Before you can run the applet, you’ll need to have a working cynthion development environment. See Introduction to get your environment set up.

Next, we can check to make sure your Cynthion board is recognized by the Cynthion toolchain. Running the apollo info command will list any detected devices:

$ apollo info
Detected a Cynthion device!
    Hardware: Cynthion r1.4
    Serial number: <snip>

Once you’ve validated connectivity, you’re ready to try running the cynthion selftest command.

$ cynthion selftest

 INFO    | __init__    | Building and uploading gateware to attached Cynthion r1.4...
 INFO    | __init__    | Upload complete.
 INFO    | selftest    | Connected to onboard debugger; hardware revision r1.4 (s/n: <snip>).
 INFO    | selftest    | Running tests...

 Automated tests:
         Debug module:    PASSED
         AUX PHY:         PASSED
         HyperRAM:        PASSED
         CONTROL PHY:     PASSED
         TARGET PHY:      PASSED

Troubleshooting

Issue: some of the build files weren’t found; make produces a message like “ no rule to make target “.

Chances are, your clone of Apollo was pulled down without its submodules.
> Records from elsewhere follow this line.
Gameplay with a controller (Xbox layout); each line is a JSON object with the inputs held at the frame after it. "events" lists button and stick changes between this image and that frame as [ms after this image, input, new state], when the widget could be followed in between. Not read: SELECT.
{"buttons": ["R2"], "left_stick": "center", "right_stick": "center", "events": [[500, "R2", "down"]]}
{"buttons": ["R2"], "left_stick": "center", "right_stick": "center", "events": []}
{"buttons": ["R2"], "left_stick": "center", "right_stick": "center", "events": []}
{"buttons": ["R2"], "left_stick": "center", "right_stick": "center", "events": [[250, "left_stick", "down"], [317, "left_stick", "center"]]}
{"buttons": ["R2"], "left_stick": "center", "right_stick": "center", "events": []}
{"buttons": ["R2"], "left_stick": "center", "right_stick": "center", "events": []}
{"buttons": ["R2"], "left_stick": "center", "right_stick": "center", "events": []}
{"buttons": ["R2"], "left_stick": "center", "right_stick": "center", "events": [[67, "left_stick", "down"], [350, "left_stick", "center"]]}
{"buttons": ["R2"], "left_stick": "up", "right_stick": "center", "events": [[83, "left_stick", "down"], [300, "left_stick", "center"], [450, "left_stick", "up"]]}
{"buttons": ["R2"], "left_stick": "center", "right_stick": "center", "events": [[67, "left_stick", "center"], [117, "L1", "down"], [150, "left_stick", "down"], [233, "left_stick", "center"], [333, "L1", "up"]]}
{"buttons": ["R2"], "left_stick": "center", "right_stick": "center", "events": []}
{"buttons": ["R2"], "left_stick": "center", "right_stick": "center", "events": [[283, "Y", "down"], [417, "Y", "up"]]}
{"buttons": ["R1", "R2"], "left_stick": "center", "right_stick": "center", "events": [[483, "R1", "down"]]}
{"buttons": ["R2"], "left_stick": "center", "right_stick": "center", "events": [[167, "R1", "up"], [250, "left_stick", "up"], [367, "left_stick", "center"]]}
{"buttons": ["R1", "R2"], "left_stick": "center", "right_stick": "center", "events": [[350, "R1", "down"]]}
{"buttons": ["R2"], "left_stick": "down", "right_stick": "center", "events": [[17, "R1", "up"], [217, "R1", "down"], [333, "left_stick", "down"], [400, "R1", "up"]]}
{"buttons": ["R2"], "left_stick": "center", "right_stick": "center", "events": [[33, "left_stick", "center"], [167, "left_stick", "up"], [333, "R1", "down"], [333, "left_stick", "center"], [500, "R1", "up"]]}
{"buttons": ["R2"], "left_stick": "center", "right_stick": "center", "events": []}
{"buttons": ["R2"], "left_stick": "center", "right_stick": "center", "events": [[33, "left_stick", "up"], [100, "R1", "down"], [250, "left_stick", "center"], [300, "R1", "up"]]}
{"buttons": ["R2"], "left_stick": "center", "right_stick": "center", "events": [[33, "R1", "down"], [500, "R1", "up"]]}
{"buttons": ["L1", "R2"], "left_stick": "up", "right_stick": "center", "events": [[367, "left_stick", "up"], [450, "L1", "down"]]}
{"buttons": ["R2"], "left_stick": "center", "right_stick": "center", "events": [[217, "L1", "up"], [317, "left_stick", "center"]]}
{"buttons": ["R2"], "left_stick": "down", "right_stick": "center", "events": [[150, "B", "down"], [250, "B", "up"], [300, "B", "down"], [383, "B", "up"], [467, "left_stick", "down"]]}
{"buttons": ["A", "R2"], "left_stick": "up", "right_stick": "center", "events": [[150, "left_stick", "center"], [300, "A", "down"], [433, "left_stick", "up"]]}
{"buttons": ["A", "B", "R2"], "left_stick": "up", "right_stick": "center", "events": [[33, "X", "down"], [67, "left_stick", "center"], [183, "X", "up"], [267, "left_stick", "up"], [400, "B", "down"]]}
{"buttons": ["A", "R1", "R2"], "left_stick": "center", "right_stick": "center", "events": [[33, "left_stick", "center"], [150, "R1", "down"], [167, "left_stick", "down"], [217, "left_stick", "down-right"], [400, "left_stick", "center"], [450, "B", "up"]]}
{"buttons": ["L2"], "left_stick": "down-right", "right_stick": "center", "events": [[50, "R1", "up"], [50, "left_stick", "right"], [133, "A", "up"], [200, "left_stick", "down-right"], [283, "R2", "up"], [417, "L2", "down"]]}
You can pull down the relevant submodules using git:

$ git submodule update --init --recursive

Issue: the ``apollo info`` command doesn’t see a connected board.

On Linux, this can be caused by a permissions issue. Check first for the presence of your device using lsusb; if you see a device with the VID/PID 1d50:615c, your board is present – and you likely have a permissions issue. You’ll likely need to install permission-granting udev rules.